▸ Travail demandé
(1) Recopiez le passage de l'extrait sur les jardins mythiques en commençant par « Ce Paradis va » et en allant jusqu'à « Collège de France. ».
(2) Rédigez la suite de l'extrait sur les jardins mythiques, à partir de la dernière phrase qu'il donne.

---------- Extrait du texte

Ce Paradis va nourrir, tout autour de
la Méditerranée, nombre de mythologies et de récits fabuleux, l’épopée de
Gilgamesh et son jardin Dilmun, et les jardins suspendus de Babylone, une des sept
merveilles du monde.La Bible, bien sûr, et son jardin d’Eden, le Paradis
terrestre dont Adam, fait de terre (humus : humain) et Eve sont chassés,
lorsque Dieu et les humains ne peuvent plus cohabiter, comme le rappelle Thomas
Römer dans ses cours du Collège de France.
Le Jardin des Hespérides, pour les
Grecs, renferme les pommes d’or, cependant que les jardins d’Arcadie, patrie du
dieu Pan, sont chantés par Théocrite, puis par Virgile (les Bucoliques) et
Ovide (les Fastes). Cicéron écrit à Varon : « Si tu as une bibliothèque et un
jardin, tu as tout ce qu’il te faut. »

--------------------
---------- Matériel fourni

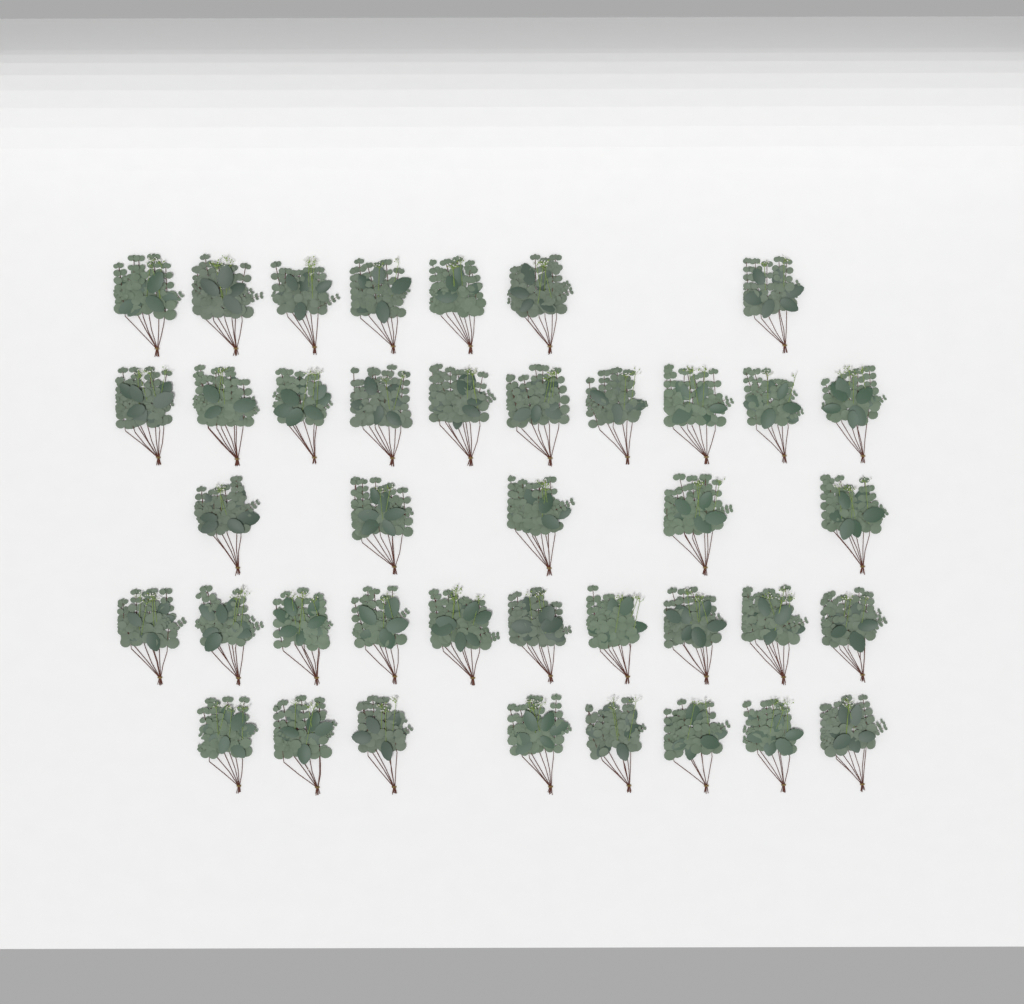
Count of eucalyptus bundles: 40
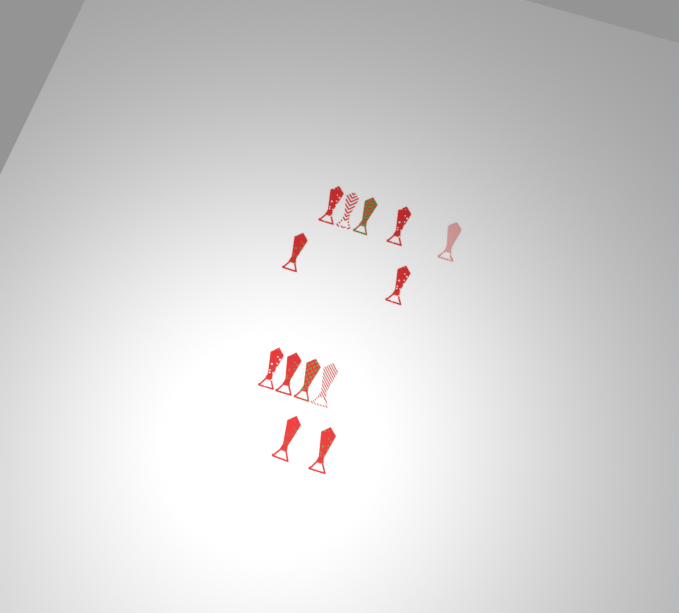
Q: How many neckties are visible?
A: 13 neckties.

--------------------

▸ Les réponses
(1)
Ce Paradis va nourrir, tout autour de
la Méditerranée, nombre de mythologies et de récits fabuleux, l’épopée de
Gilgamesh et son jardin Dilmun, et les jardins suspendus de Babylone, une des sept
merveilles du monde.La Bible, bien sûr, et son jardin d’Eden, le Paradis
terrestre dont Adam, fait de terre (humus : humain) et Eve sont chassés,
lorsque Dieu et les humains ne peuvent plus cohabiter, comme le rappelle Thomas
Römer dans ses cours du Collège de France.

(2)
Car le jardin est aussi le lieu où se
déploie la pensée. Platon installe dans le jardin dédié à Akadémos son Académie
(cf. Phèdre, 82sqq), Epicure et ses disciples jardinent en discourant sur le cosmos
où toutes choses croissent et périssent.
Le mot paradeisos en grec apparaît
pour la première fois chez Xénophon lorsqu’il décrit les jardins achéménides.
La Perse, en effet, va populariser la conception du Chahar Bagh, le jardin
divisé en quatre parties, irrigué par quatre canaux qui rappellent les quatre
fleuves d’Eden. Ce modèle sera la base de tous les jardins en terre d’Islam. «
Il les récompensera pour leur patience en leur donnant un jardin et des
vêtements de soie », dit le Coran 76-12.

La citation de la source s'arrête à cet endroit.